Qualche notte agitata per via delle
coronarie, giornate trascorse in poltrona
senza giornali a specchiarsi nel fuoco.
Si appisola e si riscuote, guarda il
ciocco che arde e si sofferma sulla
parabola dei matrimoni d'amore. Si sente
ospite in un ambiente che gli appartiene.
Amministra braci e ricordi, all'azienda
agricola pensano i figli che vanno e
vengono senza una regola. Non è poi
così a pezzi, a tre ore d'auto c'è
l'Arena di Verona e il Rigoletto, eppure
non esce mai, viaggia da un letto
all'altro e da una stanza all'altra di
una casa con i televisori spenti e i
cellulari immobili come scarafaggi. È
spento anche il computer con quel suo
filamento freddo collegato alla ragnatela
universale, non lontano dal fuoco del
camino che ora è connesso al cielo da un
filo di fumo. Il vecchio non sa che
farsene del computer, parla con il fuoco
attraverso gli occhi che sono porta
dell'anima. Sfoglia il passato e naviga
dalla brace presente alla brace del
camino della nonna, dai tempi di sua
moglie giovane come l'aglio ai primi
approcci con il futuro suocero ragazzo
del'99, vedovo e vecchio che pesca nella
tabacchiera con le dita e si intorcia una
sigaretta spostando il discorso sulla
buonanima, non la moglie no, il duce. Ora
però il vecchio è lui, non ha fatto
guerre e non ha buonanime sottomano.

■ **MATERIALE FORNITO**:
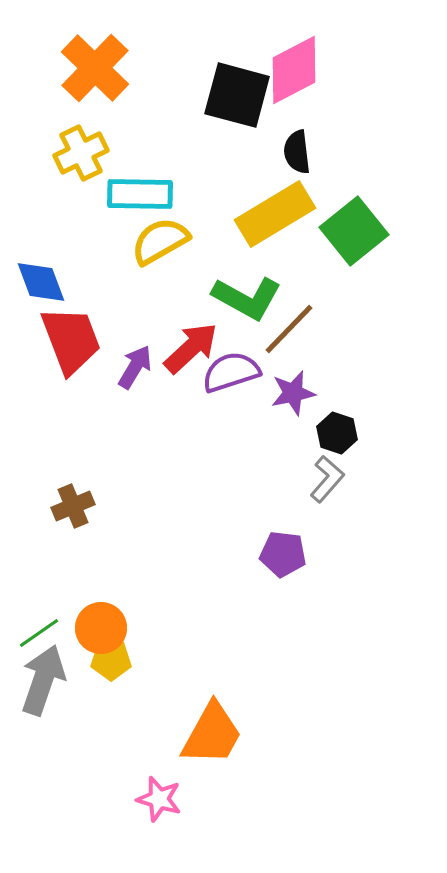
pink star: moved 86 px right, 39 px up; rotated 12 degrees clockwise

■ **CONSEGNA**: Nel brano, chi si occupa dell'azienda agricola?

■ **SOLUZIONE**: Se ne occupano i figli, che vanno e vengono senza una regola.